Filming started in February 1973. The film was shot over 35 days. "United Artists was a dream studio," said Hyams. "Once they thought the script and the people making the film were good, they really didn't intrude. They were very encouraging, and fabulous for filmmakers."

==Reception==
The film was not a popular success. Vincent Canby of The New York Times wrote, "It's not great but it's a cool, intelligent variation on a kind of movie that by this time can be most easily identified by the license numbers on the cars in its chase sequences ... Mr. Hyams, who wrote and directed 'Busting,' brings off something of a feat by making a contemporary cop film that is tough without exploiting the sort of right-wing cynicism that tells us all to go out and buy our own guns." Gene Siskel of the Chicago Tribune gave the film 2 stars out of 4 and wrote that the disillusionment of the two main characters "is hardly made significant to us," as "the script fails to give either Gould or Blake an opportunity to establish their personal history. Here we have two actors who are strongly identified as rebellious types, and yet the script never once permits them to explain their motivation to become police officers." Arthur D. Murphy of Variety called it "a confused, compromised and clumsy concoction of unmitigated vulgarity" and "a total shambles," with "a couple of well-staged vehicle chases" among the film's few bright spots.
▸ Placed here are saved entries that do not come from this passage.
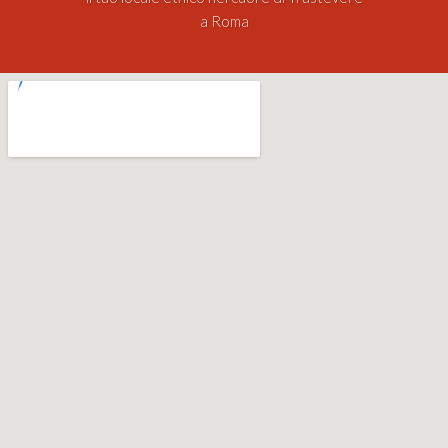
a Roma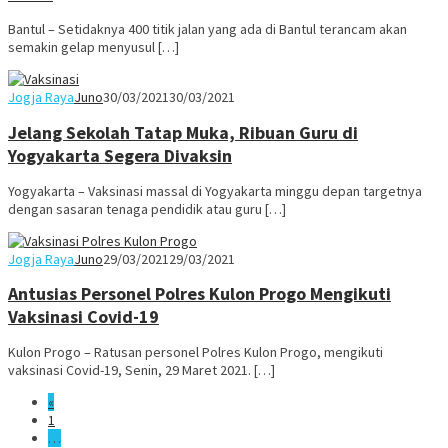
Bantul – Setidaknya 400 titik jalan yang ada di Bantul terancam akan
semakin gelap menyusul […]
Jogja Raya
Juno
30/03/2021
30/03/2021
Jelang Sekolah Tatap Muka, Ribuan Guru di
Yogyakarta Segera Divaksin
Yogyakarta – Vaksinasi massal di Yogyakarta minggu depan targetnya
dengan sasaran tenaga pendidik atau guru […]
Jogja Raya
Juno
29/03/2021
29/03/2021
Antusias Personel Polres Kulon Progo Mengikuti
Vaksinasi Covid-19
Kulon Progo – Ratusan personel Polres Kulon Progo, mengikuti
vaksinasi Covid-19, Senin, 29 Maret 2021. […]
«
1
…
Kevin Thomas of the Los Angeles Times slammed the film as "an abomination through and through. It may earn the distinction of insulting both the Police Department and the homosexual citizenry of Los Angeles equally." Thomas explained that "the film's humor is burlesque-based rather than satirical, which means that the unthinking and the bigoted are invited to laugh at some of the most oppressed and persecuted segments of an all-too-hypocritical and ignorant society." In a 1977 interview, Blake called Busting a mistake and did not appear in another theatrical release for six years.

==Controversy==
The film was criticized for homophobia on the grounds of its depictions of gay characters and the attitudes of the lead characters towards them. In an essay for The New York Times, journalist and gay rights activist Arthur Bell condemned the film for derogatory language used by characters to describe homosexuals, as well as a scene in a gay bar that he called "exploitative, unreal, unfunny and ugly" for its presentation of gay stereotypes. Hyams defended this on the ground it was accurate to the milieu depicted.